January 15, 2015


SACRAMENTO–Compliance Audits has been added to the website as a new Bureau skillset for members whose background and training includes them.  Former Section Chief CHRISTINE JUNG said the skillset would better define agents offering the service, as well as encourage membership.  In 1978, JUNG became the Bureau’s first female firearms instructor and she shot a perfect score on the FBI’s Practical Pistol Range.

Generally speaking, conducting a compliance audit[1] investigators undertake a comprehensive review of an organization’s adherence to established practices, bylaws, and/or regulations governing its operation.  The team of experts conducting a compliance audit typically includes independent investigators, lawyers, accountants, security consultants and/or IT engineers.  Worried about legislation and/or regulations that can impact an organization’s ability to function, auditors will examine policies, ongoing programs and available documentation, enabling managers to make controversial decisions, certify documents and/or make statements clarifying a position.

Conducting a compliance audit, investigators are asked to review security strategies, evaluate monetary controls, scrutinize environmental policies, examine local ordinances, analyze federal, state and/or local laws, question user access in a variety of programs and/or dissect policies associated with risk management.  Exactly what compliance auditors examine generally depends on whether an organization is a public or private entity, the kind of data it handles, and whether or not it stores or transmits financial or sensitive information.

For example when Congress passed the Sarbanes-Oxley Act [SOA], in 2002, legislators mandated that electronic communications being transmitted and stored must be backed up and secured using a Disaster Recovery Plan.  Likewise, healthcare providers must make sure they store and/or transmit patient data and/or other sensitive information in accordance with the Health Insurance Portability and Accountability Act [HIPAA].  And transmitting credit card information financial institutions must comply with standards established in 2004 by the four major credit card companies[2] known as the Payment Card Industry Data Security Standard.  Organizations wanting to demonstrate compliance make sure they can produce an audit trail, using special designed software and management programs generating data—capturing and recording events.

Concerned about “hacking” and “unauthorized” access to computer networks, today, auditors frequently find themselves called upon to conduct IT compliance audits, where investigators ask administrators about user IDs, network access and whether IT administrators have access to critical systems not subject to review.  Using software designed to capture events, IT administrators can demonstrate compliance so long as they follow protocols—tracking network access and computer use.

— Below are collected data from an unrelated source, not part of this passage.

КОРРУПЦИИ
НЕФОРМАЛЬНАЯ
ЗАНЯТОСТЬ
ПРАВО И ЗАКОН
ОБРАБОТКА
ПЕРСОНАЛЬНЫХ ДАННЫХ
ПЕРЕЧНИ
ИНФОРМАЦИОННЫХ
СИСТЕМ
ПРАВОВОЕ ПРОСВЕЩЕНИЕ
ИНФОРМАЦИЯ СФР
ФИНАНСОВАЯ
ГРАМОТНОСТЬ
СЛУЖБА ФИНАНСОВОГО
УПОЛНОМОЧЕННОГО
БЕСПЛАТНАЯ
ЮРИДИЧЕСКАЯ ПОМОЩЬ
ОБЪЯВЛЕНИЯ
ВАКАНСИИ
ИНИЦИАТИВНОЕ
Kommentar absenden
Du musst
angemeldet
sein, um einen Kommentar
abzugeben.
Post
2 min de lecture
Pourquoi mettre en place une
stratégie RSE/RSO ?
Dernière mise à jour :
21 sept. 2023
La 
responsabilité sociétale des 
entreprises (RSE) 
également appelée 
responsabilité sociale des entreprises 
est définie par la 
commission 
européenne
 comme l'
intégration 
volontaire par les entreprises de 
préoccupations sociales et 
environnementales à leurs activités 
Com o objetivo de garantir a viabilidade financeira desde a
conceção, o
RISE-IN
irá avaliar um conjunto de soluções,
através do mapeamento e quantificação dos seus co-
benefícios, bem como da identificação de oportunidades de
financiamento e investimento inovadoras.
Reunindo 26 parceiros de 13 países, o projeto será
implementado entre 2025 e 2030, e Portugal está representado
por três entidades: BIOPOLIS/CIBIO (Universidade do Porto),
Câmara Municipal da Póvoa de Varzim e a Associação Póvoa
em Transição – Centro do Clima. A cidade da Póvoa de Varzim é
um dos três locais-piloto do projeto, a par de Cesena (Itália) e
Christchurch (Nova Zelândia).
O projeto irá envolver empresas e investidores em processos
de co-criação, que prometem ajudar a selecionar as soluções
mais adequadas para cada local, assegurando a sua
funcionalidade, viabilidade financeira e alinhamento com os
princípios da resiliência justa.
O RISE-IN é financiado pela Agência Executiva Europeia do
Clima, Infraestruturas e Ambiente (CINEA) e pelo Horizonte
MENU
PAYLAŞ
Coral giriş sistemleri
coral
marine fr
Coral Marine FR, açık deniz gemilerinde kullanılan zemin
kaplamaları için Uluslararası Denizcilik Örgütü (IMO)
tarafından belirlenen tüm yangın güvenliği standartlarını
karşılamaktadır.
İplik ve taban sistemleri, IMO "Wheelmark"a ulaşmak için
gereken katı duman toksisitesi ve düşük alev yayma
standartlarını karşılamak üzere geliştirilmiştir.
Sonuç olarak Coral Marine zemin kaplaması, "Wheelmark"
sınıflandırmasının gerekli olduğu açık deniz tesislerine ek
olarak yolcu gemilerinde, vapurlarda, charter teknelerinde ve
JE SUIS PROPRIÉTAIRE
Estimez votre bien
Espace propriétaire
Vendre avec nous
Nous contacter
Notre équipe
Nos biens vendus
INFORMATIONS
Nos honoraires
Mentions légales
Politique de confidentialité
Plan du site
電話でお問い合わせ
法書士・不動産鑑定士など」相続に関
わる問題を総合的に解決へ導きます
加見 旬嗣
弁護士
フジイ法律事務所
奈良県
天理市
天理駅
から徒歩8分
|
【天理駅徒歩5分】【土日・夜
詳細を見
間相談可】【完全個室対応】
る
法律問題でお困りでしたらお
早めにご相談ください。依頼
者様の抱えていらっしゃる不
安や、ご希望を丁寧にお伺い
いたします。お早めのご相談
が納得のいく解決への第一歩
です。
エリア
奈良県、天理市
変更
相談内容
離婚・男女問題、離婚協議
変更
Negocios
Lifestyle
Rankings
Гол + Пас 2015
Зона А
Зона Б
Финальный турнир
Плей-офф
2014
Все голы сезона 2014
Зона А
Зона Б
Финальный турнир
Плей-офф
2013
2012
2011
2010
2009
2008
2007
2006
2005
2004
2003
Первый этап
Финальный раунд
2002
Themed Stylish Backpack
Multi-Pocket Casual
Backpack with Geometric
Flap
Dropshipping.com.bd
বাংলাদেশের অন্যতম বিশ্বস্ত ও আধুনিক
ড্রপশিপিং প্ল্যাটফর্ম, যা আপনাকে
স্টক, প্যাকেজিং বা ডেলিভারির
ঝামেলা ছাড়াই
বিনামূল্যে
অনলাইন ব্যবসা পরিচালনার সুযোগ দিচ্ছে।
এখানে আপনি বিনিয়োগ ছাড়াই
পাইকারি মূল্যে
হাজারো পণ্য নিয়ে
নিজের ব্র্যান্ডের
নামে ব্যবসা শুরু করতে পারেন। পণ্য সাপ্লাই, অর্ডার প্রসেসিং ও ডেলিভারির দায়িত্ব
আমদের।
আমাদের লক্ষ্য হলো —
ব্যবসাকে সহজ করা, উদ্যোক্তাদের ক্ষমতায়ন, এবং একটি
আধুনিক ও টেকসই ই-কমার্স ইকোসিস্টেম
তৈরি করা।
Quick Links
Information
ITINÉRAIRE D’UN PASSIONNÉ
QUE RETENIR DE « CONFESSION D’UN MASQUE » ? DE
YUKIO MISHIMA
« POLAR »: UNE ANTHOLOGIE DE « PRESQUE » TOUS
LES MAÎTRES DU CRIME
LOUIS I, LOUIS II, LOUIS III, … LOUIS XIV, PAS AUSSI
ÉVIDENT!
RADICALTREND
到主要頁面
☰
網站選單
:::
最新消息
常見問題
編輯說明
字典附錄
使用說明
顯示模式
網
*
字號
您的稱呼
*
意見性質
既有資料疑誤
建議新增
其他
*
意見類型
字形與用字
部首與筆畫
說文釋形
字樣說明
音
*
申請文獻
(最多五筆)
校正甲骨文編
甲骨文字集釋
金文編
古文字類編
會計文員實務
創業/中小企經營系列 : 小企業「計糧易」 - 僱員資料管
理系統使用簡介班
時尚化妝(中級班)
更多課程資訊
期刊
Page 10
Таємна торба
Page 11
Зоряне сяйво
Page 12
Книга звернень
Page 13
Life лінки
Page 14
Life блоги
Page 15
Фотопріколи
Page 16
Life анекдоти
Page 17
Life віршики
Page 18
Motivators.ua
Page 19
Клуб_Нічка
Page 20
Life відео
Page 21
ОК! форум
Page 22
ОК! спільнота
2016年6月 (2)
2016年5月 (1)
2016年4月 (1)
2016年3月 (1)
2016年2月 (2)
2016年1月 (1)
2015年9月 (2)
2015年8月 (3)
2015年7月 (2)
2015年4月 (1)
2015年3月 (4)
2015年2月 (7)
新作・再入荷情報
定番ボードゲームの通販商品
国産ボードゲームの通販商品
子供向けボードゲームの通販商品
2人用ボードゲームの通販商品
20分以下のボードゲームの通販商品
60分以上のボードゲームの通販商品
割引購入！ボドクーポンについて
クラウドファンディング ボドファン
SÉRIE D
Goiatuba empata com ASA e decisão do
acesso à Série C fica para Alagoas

The ever growing category of governance and risk management software used by administrators and investigators—doing compliance audits—allows executives to argue against costly fines and mandated sanctions, since the programs can demonstrate compliance with policies, regulations and/or laws governing suspected abuses.

[1] Information concerning COMPLIANCE AUDITS was taken from information written and produced by MARGARET ROUSE at

[2] Visa, Master Card, Discovery and America Express.